A Difference between Difference and Sin

Adivasi Women Dancing

For centuries, strategic missions organizations in Europe sent workers by ship or caravan to the most remote reaches of trade routes and beyond. The wild interior of Africa, the savage lands of the New World, the heathen masses of the Indian subcontinent, the exotic peoples of Southeast Asia, and the seemingly countless but interconnected micro societies scattered across the South Pacific. All these peoples — assuming the powers that be considered them to be people at the time — needed to hear the Gospel, so missionaries were sent.

Not to their Liking

They were different from the European homeland, so they must be sinful.

Often these men and women were ill prepared for what awaited them, and culture shock would be a kind label for their experience. Curious about these distinct people yet nonetheless raised and trained within the prim and proper European culture, their sensibilities were highly offended by what they found.

The ancestral honor of the Japanese, the bare-breasted women of the African interior, the Confucian social customs of the Far East, and the public sexuality of some Polynesian islands were rapidly condemned as idolatry, indecency, paganism, and hedonism by the new arrivals, long before they had been there long enough to understand the culture, purpose, and spiritual influence (if any) behind these practices. They were different from the European homeland, so they must be sinful.

Not the First Time

The great irony, of course, is that European culture was not Christianity’s native culture either. The Hebrews of Judea, Galilee, and Samaria held that privilege, and they had a very different culture from Europe.

In fact, this created no end of strife in the early church, for the Jews made the same mistakes with Rome and other Gentiles that European missionaries made with the wider world: they considered their own cultures and customs godly and therefore to be enforced upon converts.

**DATASET EXTRACT**:

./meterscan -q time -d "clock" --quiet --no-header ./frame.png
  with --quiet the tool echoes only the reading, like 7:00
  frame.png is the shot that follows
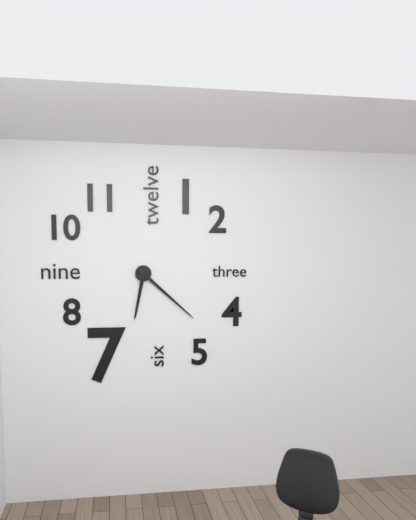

**STATED GOAL**:
Copy the passage from the essay on missionaries and culture, from "For centuries, strategic" up to and including "missionaries were sent.".

**ANSWER**:
For centuries, strategic missions organizations in Europe sent workers by ship or caravan to the most remote reaches of trade routes and beyond. The wild interior of Africa, the savage lands of the New World, the heathen masses of the Indian subcontinent, the exotic peoples of Southeast Asia, and the seemingly countless but interconnected micro societies scattered across the South Pacific. All these peoples — assuming the powers that be considered them to be people at the time — needed to hear the Gospel, so missionaries were sent.